Es war von der ersten Minute an deutlich zu erkennen, dass TuS Oberwinter dieses Abstiegsduell unbedingt gewinnen wollte. Die Gäste gingen aggressiver in die Zweikämpfe und spielten forsch nach vorn. Dagegen lief bei den Gastgebern nichts. Besonders bei Standards wirkte die Abwehr völlig ungeordnet. Der gute SVW-Torwart Thomas Kosiolek und viel Glück verhinderten einen frühen Rückstand.

„Wir hatten uns so viel vorgenommen und wollten Oberwinter nicht ins Spiel kommen lassen. Das ist uns nie gelungen. Eine völlig leblose Vorstellung. So können wir im Abstiegskampf nicht bestehen“, zeigte sich der Sportliche Leiter der Windhagener Tobias Blumenthal enttäuscht.

Es war nur eine Frage der Zeit, wann dem TuS der erste Treffer gelingen würde. Nach einer tollen Flanke von René Ebersbach sorgte Thomas Enke nach 37 Minuten per Kopf für die verdiente Gästeführung. Danach scheiterte Enke (41.) nur knapp, ehe er zwei Minuten vor dem Wechsel seinen Doppelpack unter Dach und Fach brachte. Nach schöner Vorarbeit von Jonas Jaber ließ er Kosiolek nicht den Hauch einer Chance. Auch nach dem Wechsel schaffte es Windhagen nicht, sich zu steigern. Selbst die Einwechslung von Ex-Profi Johannes Rahn, der wegen eines Tischtennisspiels erst kurz vor dem Anstoß eintraf und deswegen zunächst auf der Bank Platz nehmen musste, brachte keine deutliche Besserung. Rahn bemühte sich sichtlich, doch dem Ex-Koblenzer fehlte jegliche Unterstützung. Immer wieder versuchten die Windhagener, mit langen Bällen zum Erfolg zu kommen. Damit sorgten sie bei der gut organisierten TuS-Abwehr jedoch für keinerlei Probleme. Die größte Chance für die Gastgeber hatte Pawel Klos, doch sein Schuss landete am Außennetz. Da wirkten die Gäste gefährlicher. Doch der letzte Pass kam auch bei ihnen nicht mehr an. Sie schaukelten den 2:0-Sieg bis zum Schlusspfiff der guten Schiedsrichterin Christina Hehn aber sicher über die Zeit.

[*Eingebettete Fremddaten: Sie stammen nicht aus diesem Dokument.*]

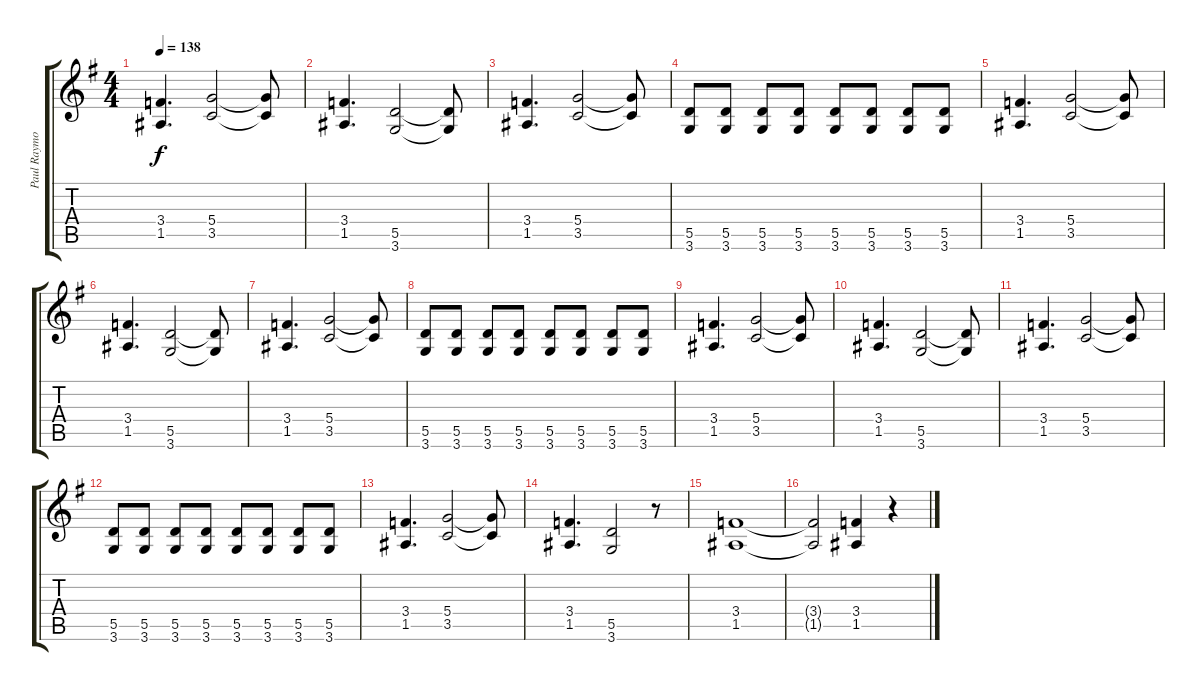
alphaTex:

\track ("Paul Raymond Guitar" "Paul Raymo") {instrument distortionguitar}
\staff {score tabs}
\tuning (E4 B3 G3 D3 A2 E2) {hide}
\ts (4 4)
\tempo 138
\clef g2
\ks g
(3.4 1.5).4{d dy f} (5.4 3.5).2 (5.4{t} 3.5{t}).8 |
(3.4 1.5).4{d} (5.5 3.6).2 (5.5{t} 3.6{t}).8 |
(3.4 1.5).4{d} (5.4 3.5).2 (5.4{t} 3.5{t}).8 |
(5.5 3.6).8 (5.5 3.6).8 (5.5 3.6).8 (5.5 3.6).8 (5.5 3.6).8 (5.5 3.6).8 (5.5 3.6).8 (5.5 3.6).8 |
(3.4 1.5).4{d} (5.4 3.5).2 (5.4{t} 3.5{t}).8 |
(3.4 1.5).4{d} (5.5 3.6).2 (5.5{t} 3.6{t}).8 |
(3.4 1.5).4{d} (5.4 3.5).2 (5.4{t} 3.5{t}).8 |
(5.5 3.6).8 (5.5 3.6).8 (5.5 3.6).8 (5.5 3.6).8 (5.5 3.6).8 (5.5 3.6).8 (5.5 3.6).8 (5.5 3.6).8 |
(3.4 1.5).4{d} (5.4 3.5).2 (5.4{t} 3.5{t}).8 |
(3.4 1.5).4{d} (5.5 3.6).2 (5.5{t} 3.6{t}).8 |
(3.4 1.5).4{d} (5.4 3.5).2 (5.4{t} 3.5{t}).8 |
(5.5 3.6).8 (5.5 3.6).8 (5.5 3.6).8 (5.5 3.6).8 (5.5 3.6).8 (5.5 3.6).8 (5.5 3.6).8 (5.5 3.6).8 |
(3.4 1.5).4{d} (5.4 3.5).2 (5.4{t} 3.5{t}).8 |
(3.4 1.5).4{d} (5.5 3.6).2 r.8 |
(3.4 1.5).1 |
(3.4{t} 1.5{t}).2 (3.4 1.5).4 r.4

„Das war unser zweite Sieg in Folge ohne Gegentor“, freute sich TuS-Trainer Deniz Öztürk. „Wir waren gut organisiert und mussten zur Halbzeit höher führen. Die Mannschaft hat sich für eine starke Leistung selbst belohnt.“ Öztürk war mit Einstellung, Leistung und Ergebnis zufrieden: „Wir gehen optimistisch die nächsten schweren Aufgaben an und setzen alles daran, unsere Chancen auf den Klassenverbleib zu wahren.“

Mit gesenkten Köpfen schlichen dagegen die Windhagener Spieler in die Kabine. „Mit dieser Leistung wird es schwer. Der Sieg für Oberwinter war hochverdient. Wir müssen in dieser Woche weiter hart arbeiten, um die Wende zu schaffen“, hofft Blumenthal, dass nach nun vier Spielen ohne Sieg endlich wieder der Knoten platzt.

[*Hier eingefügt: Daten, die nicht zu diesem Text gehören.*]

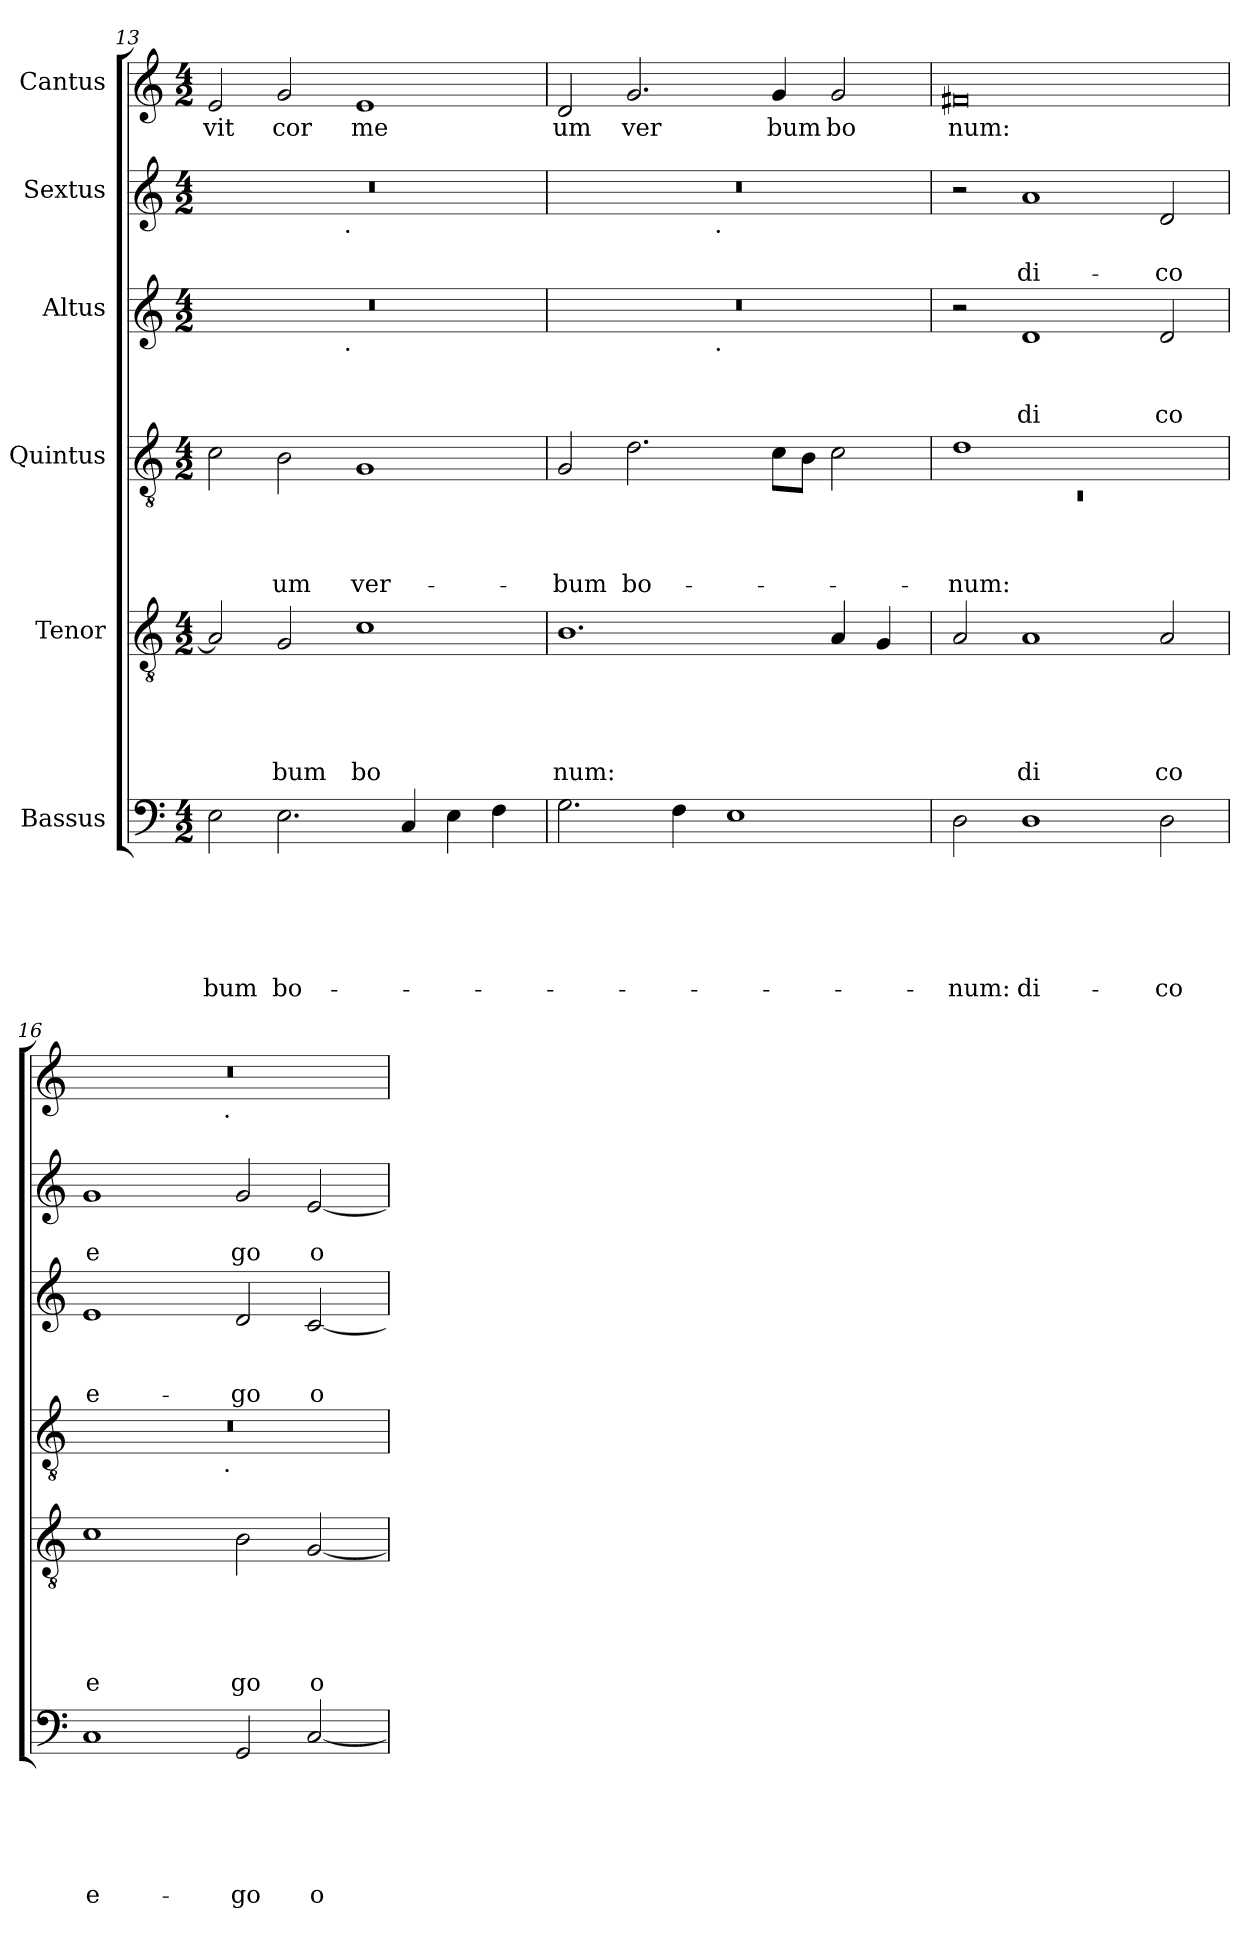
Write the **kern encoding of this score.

Von unserem Mitarbeiter Ludwig Velten
SV Windhagen – TuS Oberwinter 0:2 (0:2)
SV Windhagen: Kosiolek – Heßler, Krist, Alexander Alt, Ferreira-Böcker – Berghoff, Jannik Pehlivan (71. Lauvenberg) – Glos, Klos, Christopher Alt (46. Rahn) – Daun (46. Walbröl).

TuS Oberwinter: Kauert – Münch, Nuhn, Koll, Groß – Lefevre (68. Palm), Halfen, Ebersbach, Klein (81. Dira) – Enke, Jaber (88. Manneh).

Schiedsrichterin: Christina Hehn (Vallendar).

Zuschauer: 80.

Tore: 0:1, 0:2 Thomas Enke (37., 43.).